Neither Yerevan nor Ankara have commented on the matter.
“It is envisaged that the two countries’ ministers of trade, transport, and foreign affairs will be present at the meeting,” Ulusal Kanal reported. “It has been learned that Turkey’s expectation for the meeting…is (for it) to be held in Kars.”
Armenia does not have a trade ministry, but the Economy Ministry, led by Vahan Kerobyan, covers trade. Likewise, Armenia does not have a transport ministry, but the Ministry of Territorial Administration and Infrastructure, headed by Gnel Sanosyan, handles transport.
The September meeting would be just the second meeting between Armenian and Turkish government ministers since the two sides restarted negotiations to normalize ties last December by putting forward special envoys for talks.
In March, Armenian and Turkish Foreign Ministers Ararat Mirzoyan and Mevlüt Çavuşoğlu held a meeting on the sidelines of a diplomatic forum in the Turkish resort city of Antalya.
Meanwhile, Armenian and Turkish special envoys Ruben Rubinyan and Serdar Kılıç have met face-to-face four times, most recently last month. After that round of talks, Armenia and Turkey agreed to open their border to citizens of third countries “at the earliest date possible,” in the biggest breakthrough in normalization efforts in many years.
The Armenia-Turkey border has been closed since the early 1990s, when Turkey, in coordination with its close ally Azerbaijan, imposed a devastating economic blockade on Armenia that remains in place to this day.
Last month, Armenian Prime Minister Nikol Pashinyan and Turkish President Recep Tayyip Erdoğan held their first-ever phone call, expressing “their expectations that the agreements reached” to partially reopen the border “will be implemented soon.”

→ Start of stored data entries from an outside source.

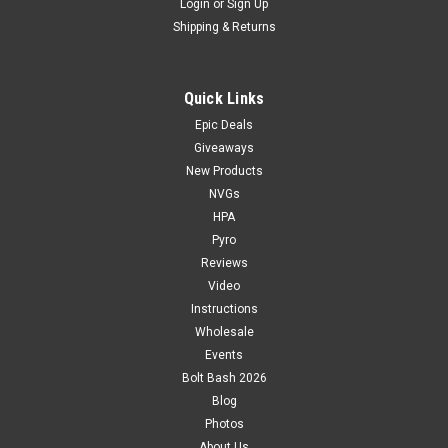
Login
or
Sign Up
Shipping & Returns
Quick Links
Epic Deals
Giveaways
New Products
NVGs
HPA
Pyro
Reviews
Video
Instructions
Wholesale
Events
Bolt Bash 2026
Blog
Photos
About Us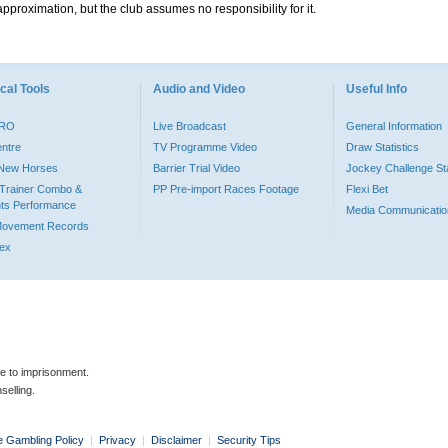
pproximation, but the club assumes no responsibility for it.
cal Tools
Audio and Video
Useful Info
PRO
Live Broadcast
General Information
entre
TV Programme Video
Draw Statistics
o New Horses
Barrier Trial Video
Jockey Challenge Sta
Trainer Combo &
PP Pre-import Races Footage
Flexi Bet
ts Performance
Media Communicatio
Movement Records
dex
le to imprisonment.
selling.
e Gambling Policy
|
Privacy
|
Disclaimer
|
Security Tips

In its report, Ulusal Kanal said the September meeting would be aimed at discussing “technical details” to facilitate the border reopening, including potential steps to repair a bridge between the Armenian and Turkish border villages of Margara and Alican.
Also watch: Possible Turkish border reopening causes angst in Armenia’s border villages
The prospect of next month’s meeting taking place in the Turkish city of Kars is also noteworthy. For several months, Ankara has been calling on Yerevan to move normalization talks from third countries to Turkey or Armenia. All the meetings between Rubinyan and Kılıç, for instance, have taken place in Moscow or Vienna.
Kars is located only about 30 miles from the border and was a major Armenian center prior to the Armenian genocide. Kılıç, the Turkish special envoy, traveled to the city last month to visit the border, according to local news site Gazete Kars.
In a separate development Monday, Kılıç wrote on Twitter that he was “deeply shocked by the news on (sic) the massive explosion at an open-air trading center in downtown Yerevan” the day before. “I would like to extend my sincere condolences” to the victims of the blast, he added.